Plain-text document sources
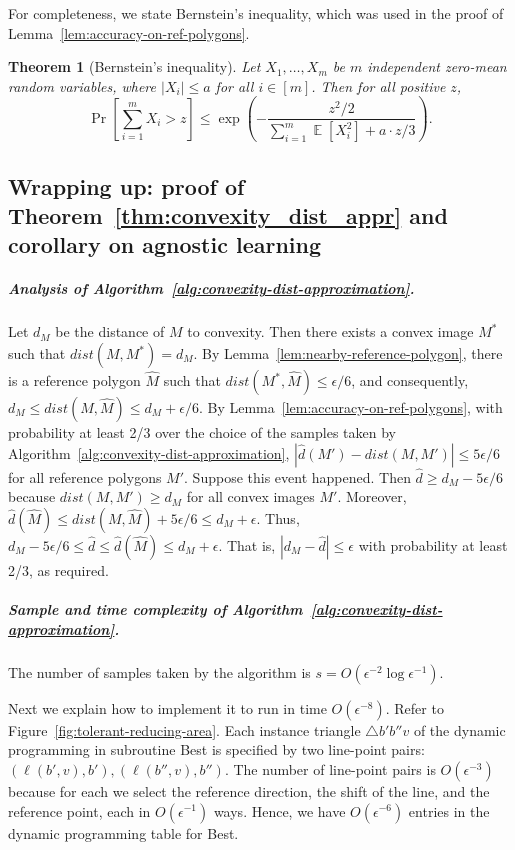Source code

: \documentclass[11pt,english]{article}
\newtheorem{theorem}{Theorem}[section]
\numberwithin{figure}{section}
\newcommand{\dis}{dist}
\newcommand{\Best}{{\sf Best}\xspace}
\DeclareMathOperator*{\E}{\mathbb E}
\newcommand{\mydelta}{\epsilon} \newcommand{\bigdelta}{{\epsilon_0}} \newcommand{\dsquares}{d_{\rm squares}}
\newcommand{\dout}{\hat{d}}
\begin{document}
For completeness, we state Bernstein's inequality, which was used in the proof of Lemma~\ref{lem:accuracy-on-ref-polygons}.

\begin{theorem}[Bernstein's inequality]\label{thm:bernstein}
 Let $X_1,\dots,X_m$ be $m$ independent zero-mean random variables, where $|X_i|\leq a$ for all $i\in [m]$. Then for all positive $z$,
$$
\Pr\left[\sum_{i = 1}^m X_i > z\right] \le \exp\left(- \frac{z^2/2 }{\sum_{i = 1}^m \E[X_i^2]+a\cdot z/3}\right) .
$$

\end{theorem}



\subsection{Wrapping up: proof of Theorem~\ref{thm:convexity_dist_appr} and corollary on agnostic learning}\label{sec:convexity-dist-approx-wrap-up}
\subparagraph{Analysis of Algorithm~\ref{alg:convexity-dist-approximation}.}
Let $d_M$ be the distance of $M$ to convexity. Then there exists a convex image $M^*$ such that $\dis(M,M^*)=d_M$.
By Lemma~\ref{lem:nearby-reference-polygon}, there is a reference polygon $\hat M$ such that $\dis(M^*,\hat M)\leq \mydelta/6$, and consequently, $d_M\leq\dis(M,\hat M)\leq d_M+\mydelta/6$.
By Lemma~\ref{lem:accuracy-on-ref-polygons},
with probability at least 2/3 over the choice of the samples taken by Algorithm~\ref{alg:convexity-dist-approximation},
$|\dout(M')-\dis(M,M')|\leq 5\mydelta/6$ for all reference polygons $M'$.
Suppose this event happened. Then $\dout\geq d_M-5\mydelta/6$ because $\dis(M,M')\geq d_M$ for all convex images $M'$. Moreover,  $\dout(\hat{M})\leq\dis(M,\hat{M})+5\mydelta/6\leq d_M+\mydelta.$ Thus,
$d_M-5\mydelta/6\leq\dout\leq\dout(\hat{M})\leq d_M+\mydelta.$ That is, $|d_M-\dout|\leq \mydelta$ with probability at least 2/3, as required.

\subparagraph{Sample and time complexity of Algorithm~\ref{alg:convexity-dist-approximation}.} The number of samples taken by the algorithm is $s=O(\mydelta^{-2}\log \mydelta^{-1})$.

Next we explain how to implement it to run in time $O(\mydelta^{-8})$. Refer to Figure~\ref{fig:tolerant-reducing-area}.
Each instance triangle $\bigtriangleup b'b''v$ of the dynamic programming in subroutine \Best is specified by two line-point pairs: $(\ell(b',v),b'),(\ell(b'',v),b'')$. The number of line-point pairs is $O(\mydelta^{-3})$ because for each we select
the reference direction, the shift of the line, and the reference point, each
in $O(\mydelta^{-1})$ ways.  Hence, we have $O(\mydelta^{-6})$ entries in the dynamic
programming table for \Best.
\end{document}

▶ **What the task asks**
In the entries above, copy each line that contains the string "Best".

▶ **Written solution**
\newcommand{\Best}{{\sf Best}\xspace}
Each instance triangle $\bigtriangleup b'b''v$ of the dynamic programming in subroutine \Best is specified by two line-point pairs: $(\ell(b',v),b'),(\ell(b'',v),b'')$. The number of line-point pairs is $O(\mydelta^{-3})$ because for each we select
programming table for \Best.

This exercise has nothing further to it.